─── Data for the task ───
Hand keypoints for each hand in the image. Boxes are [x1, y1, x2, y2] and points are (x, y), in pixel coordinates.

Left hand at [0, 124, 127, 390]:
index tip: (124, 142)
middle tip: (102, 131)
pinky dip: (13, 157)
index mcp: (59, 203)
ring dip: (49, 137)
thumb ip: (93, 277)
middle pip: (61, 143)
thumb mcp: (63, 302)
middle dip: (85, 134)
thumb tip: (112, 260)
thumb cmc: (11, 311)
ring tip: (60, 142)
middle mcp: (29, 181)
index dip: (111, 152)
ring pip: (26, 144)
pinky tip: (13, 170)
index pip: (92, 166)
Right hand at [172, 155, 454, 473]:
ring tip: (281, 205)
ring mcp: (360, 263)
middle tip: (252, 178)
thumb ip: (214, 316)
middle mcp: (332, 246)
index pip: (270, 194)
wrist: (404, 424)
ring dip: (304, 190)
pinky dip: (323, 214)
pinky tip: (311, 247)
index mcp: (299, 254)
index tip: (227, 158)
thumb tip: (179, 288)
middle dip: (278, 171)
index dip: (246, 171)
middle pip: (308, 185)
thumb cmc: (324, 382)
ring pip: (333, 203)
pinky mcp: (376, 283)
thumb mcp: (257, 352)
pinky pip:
───
What to work on:
All records above must be set down exactly, please.

Solution for this problem:
Hand keypoints for each hand in the image. Boxes are [x1, y1, x2, y2] and points are (x, y), in pixel coordinates.

Left hand at [0, 124, 127, 390]:
index tip: (124, 142)
middle tip: (102, 131)
pinky dip: (13, 157)
index mcp: (59, 203)
ring dip: (49, 137)
thumb ip: (93, 277)
middle pip: (61, 143)
thumb mcp: (63, 302)
middle dip: (85, 134)
thumb tip: (112, 260)
thumb cmc: (11, 311)
ring tip: (60, 142)
middle mcp: (29, 181)
index dip: (111, 152)
ring pip: (26, 144)
pinky tip: (13, 170)
index pip: (92, 166)
Right hand at [172, 155, 454, 473]:
ring tip: (281, 205)
ring mcp: (360, 263)
middle tip: (252, 178)
thumb ip: (214, 316)
middle mcp: (332, 246)
index pip: (270, 194)
wrist: (404, 424)
ring dip: (304, 190)
pinky dip: (323, 214)
pinky tip: (311, 247)
index mcp: (299, 254)
index tip: (227, 158)
thumb tip: (179, 288)
middle dip: (278, 171)
index dip: (246, 171)
middle pip: (308, 185)
thumb cmc: (324, 382)
ring pip: (333, 203)
pinky mcp: (376, 283)
thumb mcp: (257, 352)
pinky pip:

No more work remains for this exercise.